For example, the following code does not compile because of array2:
#define N 30
void defineArrays(int n)
{
int i,j;
int array1[N] = {};
int array2[n] = {};
for(i=0; i<N; ++i) array1[i] = 0;
for(j=0; j<n; ++j) array2[j] = 0;
}
But the following code compiles and runs, even when I send a real n from main:
#define N 30
void defineArrays(int n)
{
int i,j;
int array1[N] = {};
int array2[n];
for(i=0; i<N; ++i) array1[i] = 0;
for(j=0; j<n; ++j) array2[j] = 0;
}
What I am missing here? Is it declaring array2 as a pointer?
I'm using gcc
Update: Thanks for everyone who answered.
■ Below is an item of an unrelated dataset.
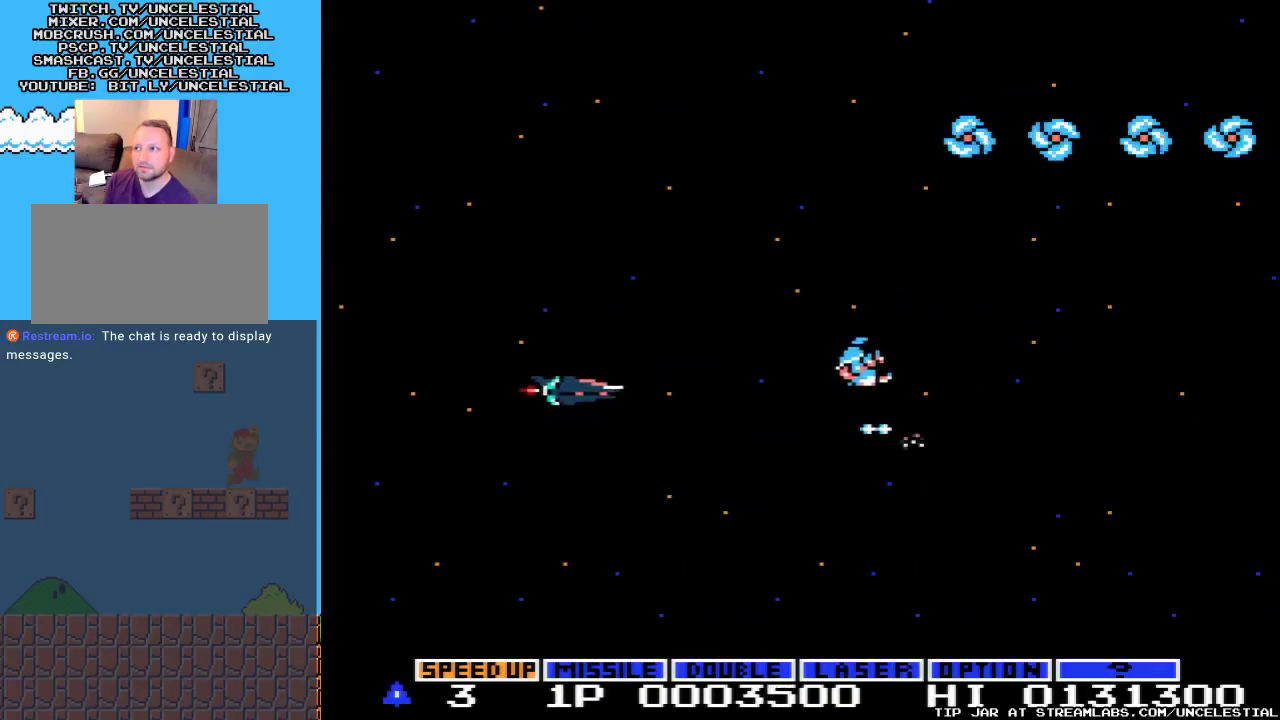
{"buttons": ["A", "DPAD_UP", "DPAD_LEFT"], "events": [[100, "DPAD_LEFT", "up"], [167, "DPAD_UP", "up"], [333, "DPAD_LEFT", "down"], [367, "DPAD_UP", "down"]]}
The problem was indeed that my version of gcc was defaulting to C99 for some strange reason (or not so strange, maybe I'm just too old), and I incorrectly assumed that it defaults to C90 unless I tell it otherwise.
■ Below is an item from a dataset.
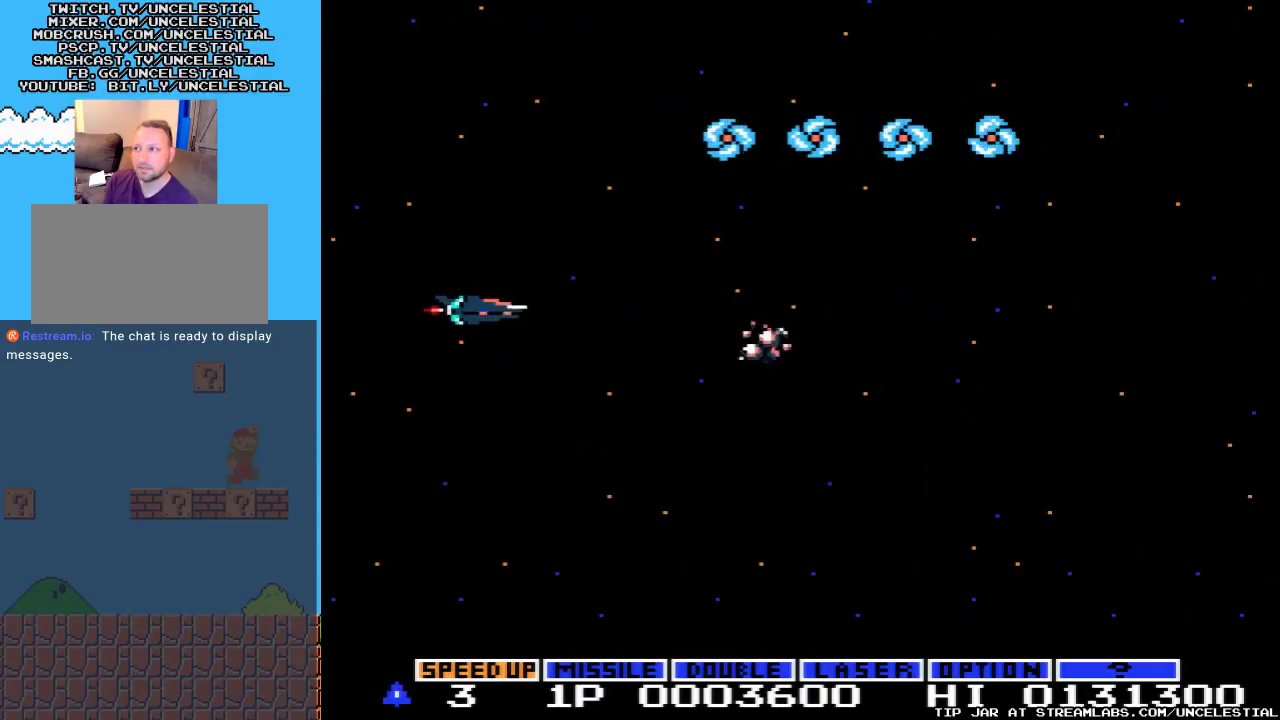
{"buttons": ["A", "DPAD_DOWN", "DPAD_RIGHT"], "events": [[300, "DPAD_LEFT", "up"], [367, "DPAD_UP", "up"], [500, "DPAD_DOWN", "down"], [500, "DPAD_RIGHT", "down"]]}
C99 introduced the ability to have variable length arrays which is now available in GCC (although it's reported as not being totally standards compliant). In the second example, you appear to be taking advantage of that functionality.
Link to GCC's info about variable length arrays: http://gcc.gnu.org/onlinedocs/gcc/Variable-Length.html
I think that you need to choose you C standard version.
gcc -fsyntax-only -std=c89 -pedantic -x c -
<stdin>: In function ‘defineArrays’:
<stdin>:6: warning: ISO C forbids empty initializer braces
<stdin>:8: warning: ISO C90 forbids variable length array ‘array2’
vs.
gcc -fsyntax-only -std=c99 -pedantic -x c -
<stdin>: In function ‘defineArrays’:
<stdin>:6: warning: ISO C forbids empty initializer braces
Declaring the array with an initializer forces the array to be static (created at compile time) even though the scope is within the function. The compiler cannot define the array at compile time because it does not then know the value of 'n'.
When I compile the first example with gcc, it gives me this error:
error: variable-sized object may not be initialized
I imagine this is not allowed because you don't know how big n will be, and therefore you can't be sure that it will be big enough to hold all the elements you are trying to initialize. That is, suppose you have code like this:
int array2[n] = { 1, 2, 3, 4 };
This requires that array2 have (at least) 4 slots. What if n is passed in as zero?
The second example does not have this problem because you are not making any implicit statement about the size of array2.
Hope that helps,
Eric Melski